- **Extrahierter Text**:
--------------------------------------------------
Na, reizende Aussichten, dachte ich trübe, nicht nur der Ammoniakgestank, wenigstens nicht so penetrant wie in China, sondern auch noch Gefahr für Leib und Leben! Also hiess es, sich bis zu unserer Ankunft um 12.15 gedulden! Dabei zählte dieser Express noch zu den Besseren seiner Kategorie! Mit seinen türkisfarbenen, speckigen Kunstledersesseln aus den Sechziger Jahren, fühlte mich in ein Flugzeug der Pan Am versetzt. Von Abheben konnte natürlich keine Rede sein, bei 2 ¾ Std. Fahrt für die 221 km. Im Innenraum war es einigermassen sauber, wovon die Fenster sich nicht angesprochen fühlten.

Ahmed hatte insistiert, für uns die Tickets am Ramses-Bahnhof zu erstehen. Mir war es sehr recht, wie sollte ich mich bei zig arabischen Zahlen am Schalter verständigen, Abfahrtszeiten, Ankunftszeiten, Preise, Gleisnummern, Tücken ohne Ende, ein Albtraum! Da hätte ich am Bahnhof wahrlich Bahnhof verstanden. Wir wären Gefahr gelaufen, statt in Alexandria am anderen Ende von Ägypten, am Assuan-Staudamm zu landen! Er erzählte mir von einem Luxuszug, eine Art TGV nach Alexandria, doch der hätte wohl mein Budget gesprengt. Denn ich hatte bei meinen Nachforschungen für eventuelle Ausflüge ins Landesinnere entdeckt, dass die Ägypter für im Lande lebende Ausländer andere, sprich: höhere Preise anwenden, und zwar ziemlich happige! Was mich letztlich von einem Trip nach Abu Simbel abgehalten hatte.
--------------------------------------------------
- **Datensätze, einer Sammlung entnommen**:
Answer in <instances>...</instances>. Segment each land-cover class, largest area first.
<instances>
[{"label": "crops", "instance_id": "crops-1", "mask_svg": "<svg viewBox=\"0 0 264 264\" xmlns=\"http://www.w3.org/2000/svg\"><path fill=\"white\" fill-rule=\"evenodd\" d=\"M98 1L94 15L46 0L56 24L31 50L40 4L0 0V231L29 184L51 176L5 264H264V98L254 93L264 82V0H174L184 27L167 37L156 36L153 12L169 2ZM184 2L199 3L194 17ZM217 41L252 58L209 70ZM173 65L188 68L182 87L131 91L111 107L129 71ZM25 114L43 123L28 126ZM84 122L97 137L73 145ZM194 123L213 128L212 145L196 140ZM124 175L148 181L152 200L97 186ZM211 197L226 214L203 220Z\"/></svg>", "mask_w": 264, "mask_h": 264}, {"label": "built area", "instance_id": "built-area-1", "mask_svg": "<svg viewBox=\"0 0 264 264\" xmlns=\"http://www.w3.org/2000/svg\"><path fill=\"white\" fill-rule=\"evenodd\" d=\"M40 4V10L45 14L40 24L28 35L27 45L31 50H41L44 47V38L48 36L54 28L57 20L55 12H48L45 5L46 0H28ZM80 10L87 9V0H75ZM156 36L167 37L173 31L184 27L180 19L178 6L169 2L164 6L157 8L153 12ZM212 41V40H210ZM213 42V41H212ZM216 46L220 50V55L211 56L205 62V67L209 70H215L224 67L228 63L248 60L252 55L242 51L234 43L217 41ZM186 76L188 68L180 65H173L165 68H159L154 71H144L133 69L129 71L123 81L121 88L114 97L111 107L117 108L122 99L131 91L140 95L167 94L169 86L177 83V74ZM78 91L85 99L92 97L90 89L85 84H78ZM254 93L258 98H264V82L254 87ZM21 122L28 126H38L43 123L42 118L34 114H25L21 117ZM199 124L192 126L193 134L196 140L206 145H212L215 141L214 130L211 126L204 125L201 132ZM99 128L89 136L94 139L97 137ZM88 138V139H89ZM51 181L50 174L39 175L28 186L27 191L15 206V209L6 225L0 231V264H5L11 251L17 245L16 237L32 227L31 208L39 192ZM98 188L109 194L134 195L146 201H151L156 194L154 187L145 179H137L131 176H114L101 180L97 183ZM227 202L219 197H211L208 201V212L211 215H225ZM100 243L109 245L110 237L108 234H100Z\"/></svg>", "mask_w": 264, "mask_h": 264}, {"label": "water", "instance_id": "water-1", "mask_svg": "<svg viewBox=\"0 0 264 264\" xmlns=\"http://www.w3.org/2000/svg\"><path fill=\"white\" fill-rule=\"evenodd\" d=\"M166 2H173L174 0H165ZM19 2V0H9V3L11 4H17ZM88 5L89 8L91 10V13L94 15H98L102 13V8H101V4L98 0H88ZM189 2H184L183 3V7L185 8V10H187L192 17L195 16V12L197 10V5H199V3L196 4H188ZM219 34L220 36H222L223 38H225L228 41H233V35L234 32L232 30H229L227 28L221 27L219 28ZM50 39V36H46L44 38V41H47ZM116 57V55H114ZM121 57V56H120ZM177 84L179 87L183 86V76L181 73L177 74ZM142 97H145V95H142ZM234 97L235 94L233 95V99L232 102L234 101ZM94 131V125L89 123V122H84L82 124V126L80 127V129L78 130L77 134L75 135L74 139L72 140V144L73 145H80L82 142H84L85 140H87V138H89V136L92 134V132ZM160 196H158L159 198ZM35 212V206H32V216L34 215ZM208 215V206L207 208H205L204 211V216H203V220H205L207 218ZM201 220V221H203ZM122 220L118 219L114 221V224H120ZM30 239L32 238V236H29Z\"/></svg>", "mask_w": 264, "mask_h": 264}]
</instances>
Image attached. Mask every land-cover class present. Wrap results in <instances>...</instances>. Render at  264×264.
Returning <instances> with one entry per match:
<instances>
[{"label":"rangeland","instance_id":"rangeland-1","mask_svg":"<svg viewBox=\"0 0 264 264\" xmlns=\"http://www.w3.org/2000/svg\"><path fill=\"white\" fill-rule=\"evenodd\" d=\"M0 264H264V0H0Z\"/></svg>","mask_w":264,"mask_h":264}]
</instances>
--------------------------------------------------
- **Aufgabe A**:
Prüfe, ob die folgenden Aussagen mit dem Auszug zur Zugfahrt nach Alexandria übereinstimmen: (i) Die Ankunft war für 12.15 vorgesehen. (ii) Die Fenster waren ebenso sauber wie der Innenraum. (iii) Der Ammoniakgestank war stärker als in China. Beantworte jede Aussage mit Ja oder Nein und belege dies mit den entscheidenden Worten des Auszugs als wörtliches Zitat.
- **Aufgabe B**:
Gib den Auszug zur Zugfahrt nach Alexandria von "Na, reizende Aussichten, dachte" bis einschließlich "nicht angesprochen fühlten." erneut wieder und tausche dabei "Express" gegen "Zug" aus.

- **Vollständige Ausgabe A**:
(i) Ja: „sich bis zu unserer Ankunft um 12.15 gedulden“
(ii) Nein: „Im Innenraum war es einigermassen sauber, wovon die Fenster sich nicht angesprochen fühlten.“
(iii) Nein: „wenigstens nicht so penetrant wie in China“

- **Vollständige Ausgabe B**:
Na, reizende Aussichten, dachte ich trübe, nicht nur der Ammoniakgestank, wenigstens nicht so penetrant wie in China, sondern auch noch Gefahr für Leib und Leben! Also hiess es, sich bis zu unserer Ankunft um 12.15 gedulden! Dabei zählte dieser Zug noch zu den Besseren seiner Kategorie! Mit seinen türkisfarbenen, speckigen Kunstledersesseln aus den Sechziger Jahren, fühlte mich in ein Flugzeug der Pan Am versetzt. Von Abheben konnte natürlich keine Rede sein, bei 2 ¾ Std. Fahrt für die 221 km. Im Innenraum war es einigermassen sauber, wovon die Fenster sich nicht angesprochen fühlten.